Marcus Weber: Krazy Dog Moon Kat

Cat. Villa Merkel, Galerien der Stadt Esslingen

Exhibition catalogue, edited by Andreas Baur
text (German/English) by Andreas Baur, Thomas Groetz, Esther Leslie
136 p with 150 coloured illustrations
280 x 210 mm, softcover

ISBN 978-3-86442-251-5

29,80 €

Desolate and romantic

The book on the occasion of Marcus Weber’s exhibition KRAZY DOG MOON KAT presents for the first time a wide selection of paintings by the ­artist, who was born in Stuttgart in 1965 and now lives in Berlin. They are narrative tongue-in-cheek images, allusive group portraits and urban land­scapes with grotesque re-wordings of social ­orders, and caricatured and exaggerated individual characters. There are flashes of painterly sophistication, so that some works may be read as a ­capriccio, desolate and romantic at the same time. Great painters seem to always resonate – Marcus Weber displays an unmistakable enthusiasm for ­artists such as James Ensor and Philip Guston.All in all, this creates a grotesque mixture mocking each and every hierarchy, based as much on ­productive bridging into the realm of comics by Georg Herriman as on art history.
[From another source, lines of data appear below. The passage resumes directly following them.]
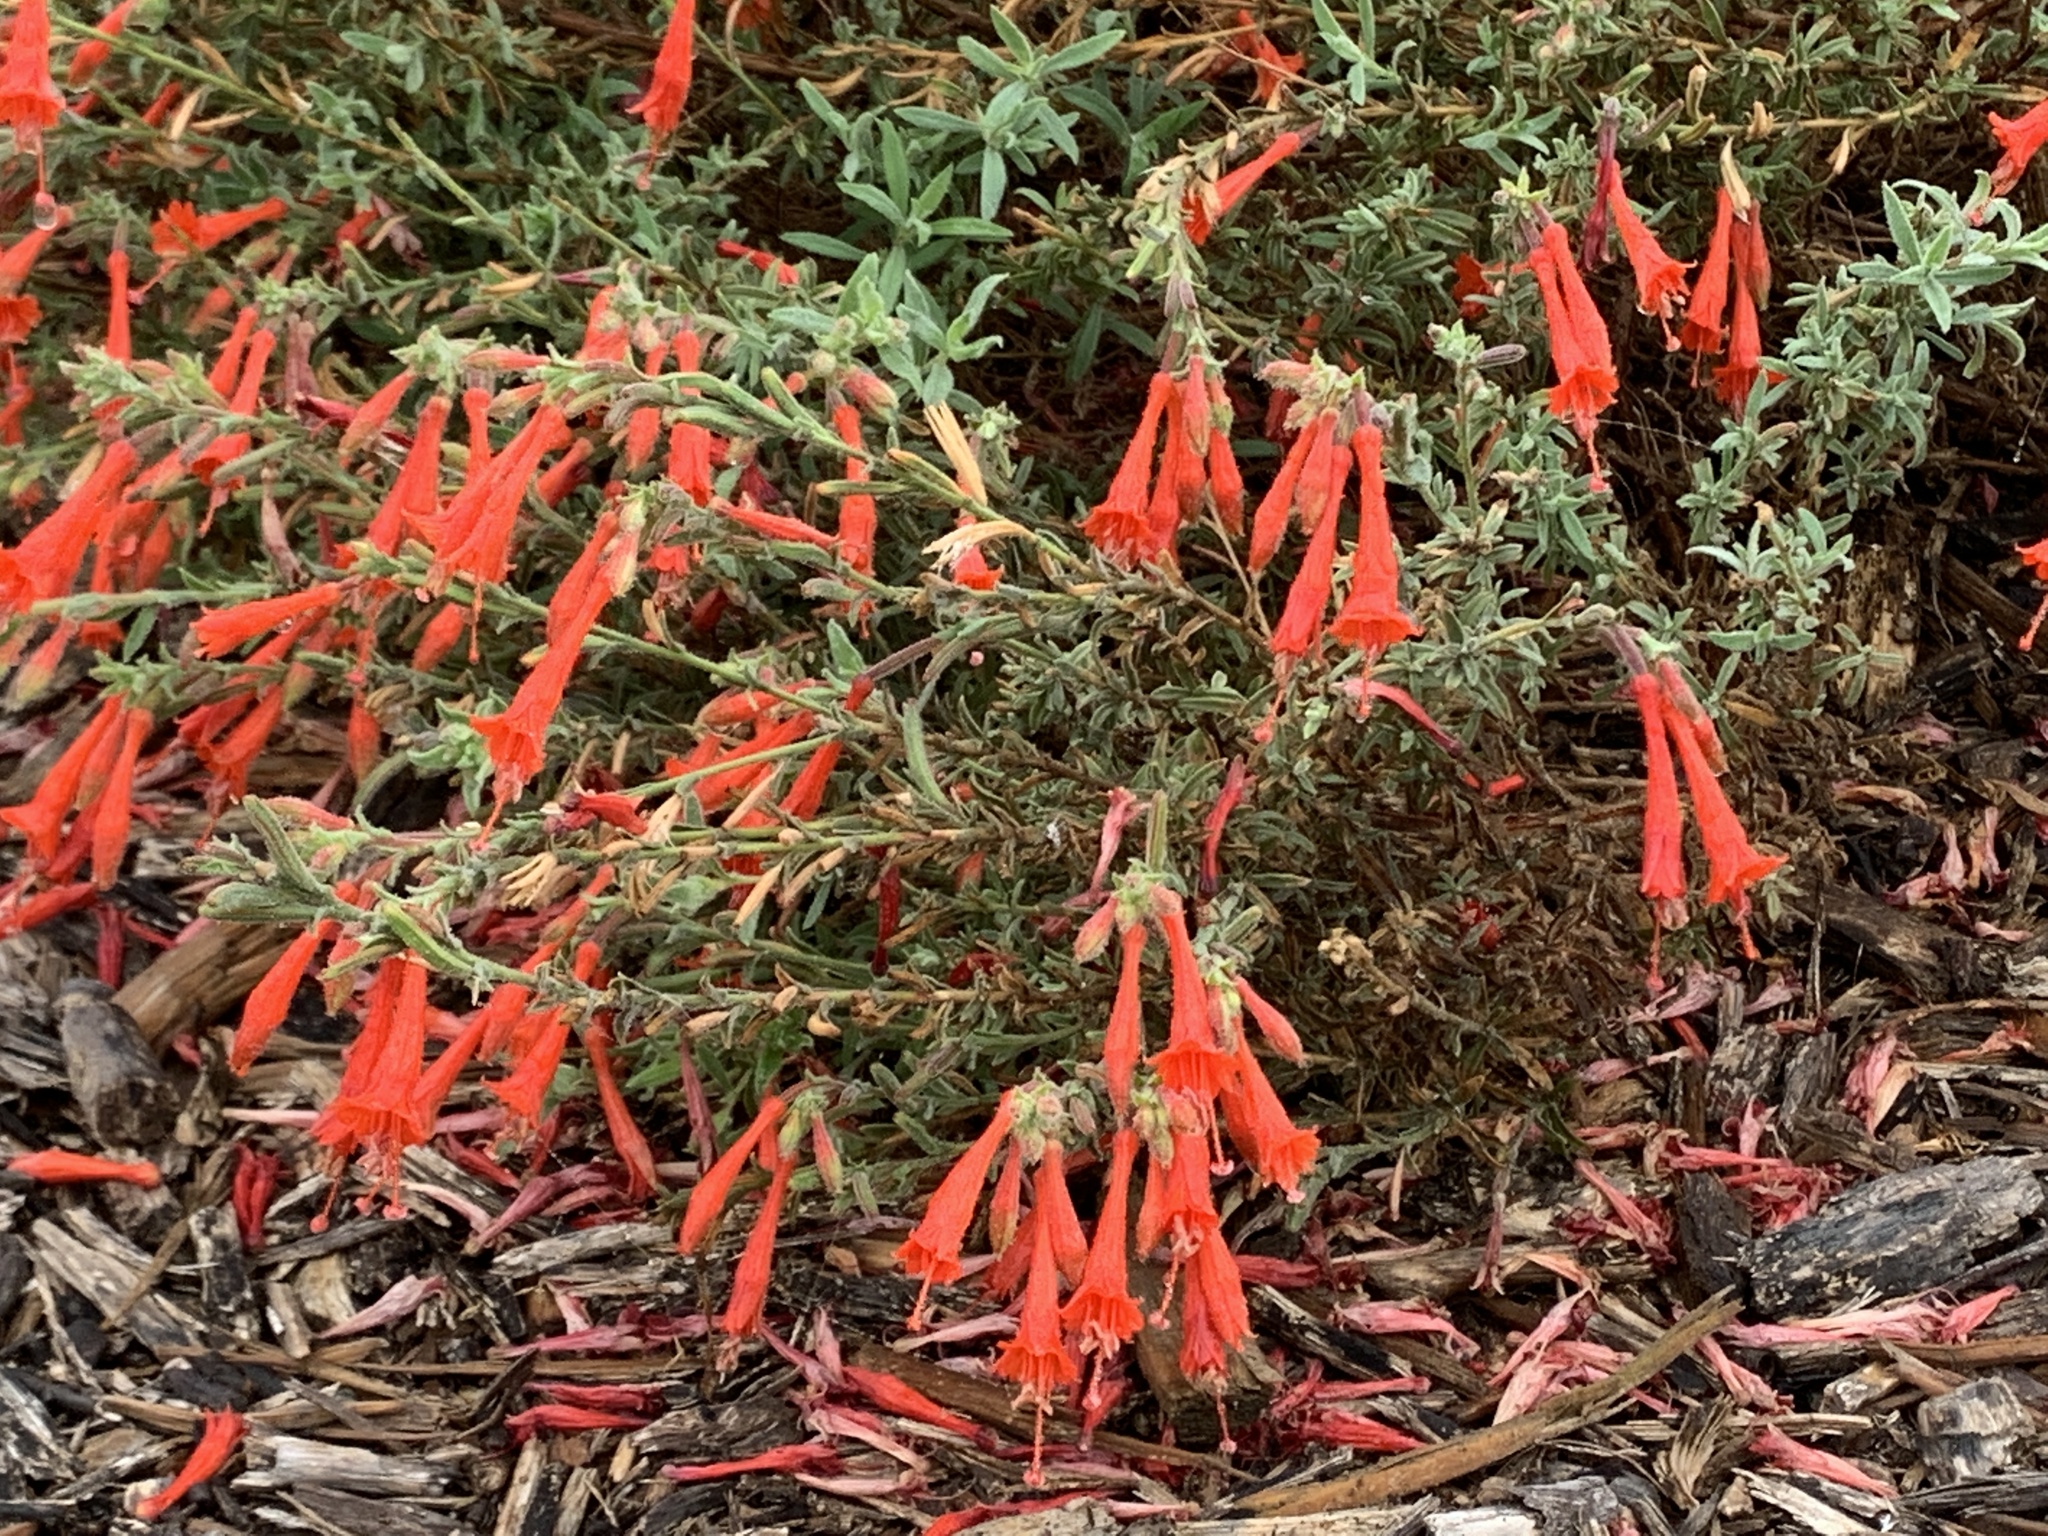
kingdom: Plantae
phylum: Tracheophyta
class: Magnoliopsida
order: Myrtales
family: Onagraceae
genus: Epilobium
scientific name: Epilobium canum
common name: California-fuchsia
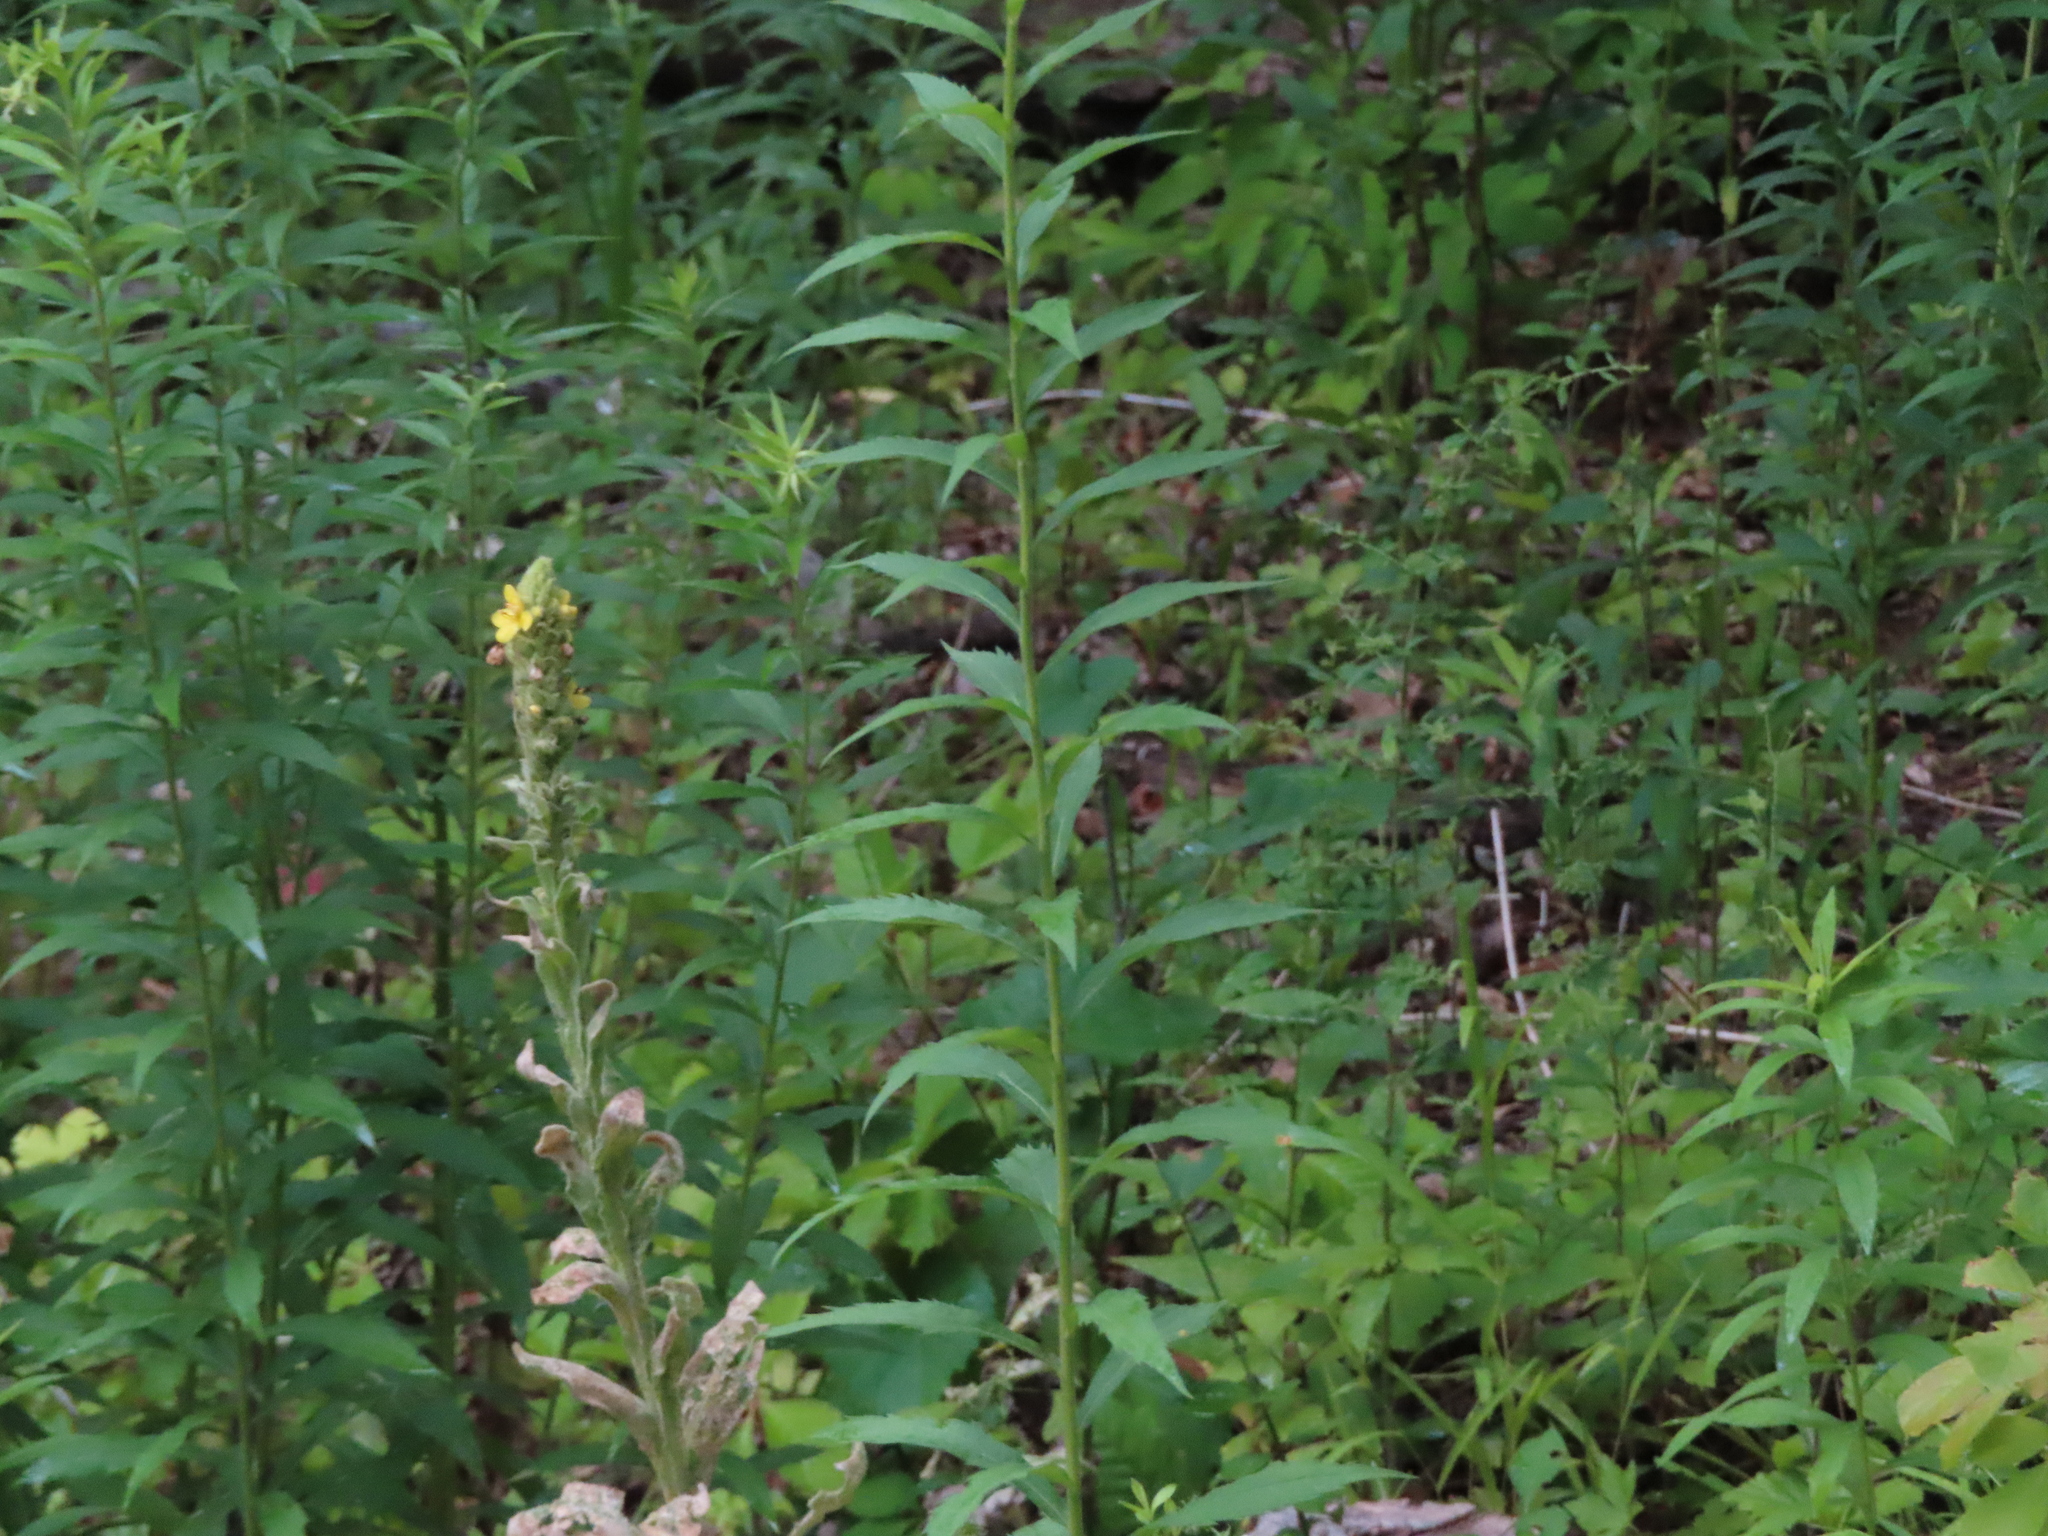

Weber is a genre painter in the best tradition who paints images of society. Unconventional communities are moved into focus – such as isolated men at bar counters, characters reading art magazines, certain types slouching in design furniture, and café house scenes where masked people gather together – but above all, ­delicate details receive the utmost ­attention, such as three scoops of ice cream or a piece of cake known as Donauwelle. As a subtle and multi-layered reaction to current political and social conditions, these works outrival so-called new history painting, which is usually exhausted by painted copies of press photos. Accordingly, the New York Times (May 2, 2018), on the occasion of his first solo exhibition in the United States, attested to the artist a surprisingly up-to-date ­approach in his emulating the immutability of real life.